New Delhi . The country's second largest car company Hyundai Motor India (HMI) plans to make India a production hub to meet the demand for its cars in emerging markets.
Ansoo Kim, managing director of HMI, said in a conference call that the company will expand production to meet growing demand in the domestic market as well as export markets in Africa, the Middle East, Latin America and South Asia.
Kim further said that along with domestic, the volume of export market is also witnessing an increase. We have a good product lineup for emerging markets.
According to Kim, profits will also increase due to good product mix of domestic and export markets. Also, it will act as a natural hedge in case of market fluctuations.
Hyundai Motor India has recently expanded its production capacity by acquiring a new plant in Pune to meet the growing demand.

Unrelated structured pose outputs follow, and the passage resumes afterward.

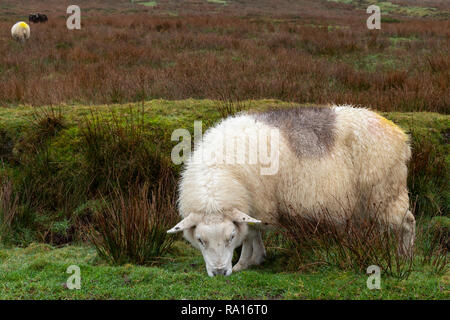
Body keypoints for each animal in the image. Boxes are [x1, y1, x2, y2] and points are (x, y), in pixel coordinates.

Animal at [168, 104, 414, 276]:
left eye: (230, 237)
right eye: (200, 240)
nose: (219, 273)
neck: (217, 176)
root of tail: (401, 136)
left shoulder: (259, 201)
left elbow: (250, 235)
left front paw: (244, 263)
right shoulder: (252, 205)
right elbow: (254, 233)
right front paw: (257, 257)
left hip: (385, 192)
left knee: (408, 222)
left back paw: (405, 256)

With this, Hyundai's total manufacturing capacity in India has reached 1.1 million units.
Kim said that we are developing our own electric vehicle (EV) ecosystem in India. We are planning to launch four EV models including Creta EV. And we are also localizing EV supply chains like battery packs, driver trains and battery shells.
Hyundai Motor India issued a $3.3 billion IPO in the stock market last month, which was the largest IPO in the history of the country. The issue was subscribed more than 2.37 times.
Bids were received for 23.63 crore shares against 9.97 crore shares in this offer. The qualified institutional buyers (QIB) category was subscribed 6.97 times. Noninstitutional investors (NII) category was subscribed 0.60 times. The Retail Individual Investors (RII) category was subscribed 0.50 times.
Currently, Hyundai Motor India shares have fallen more than 10 percent from their IPO price.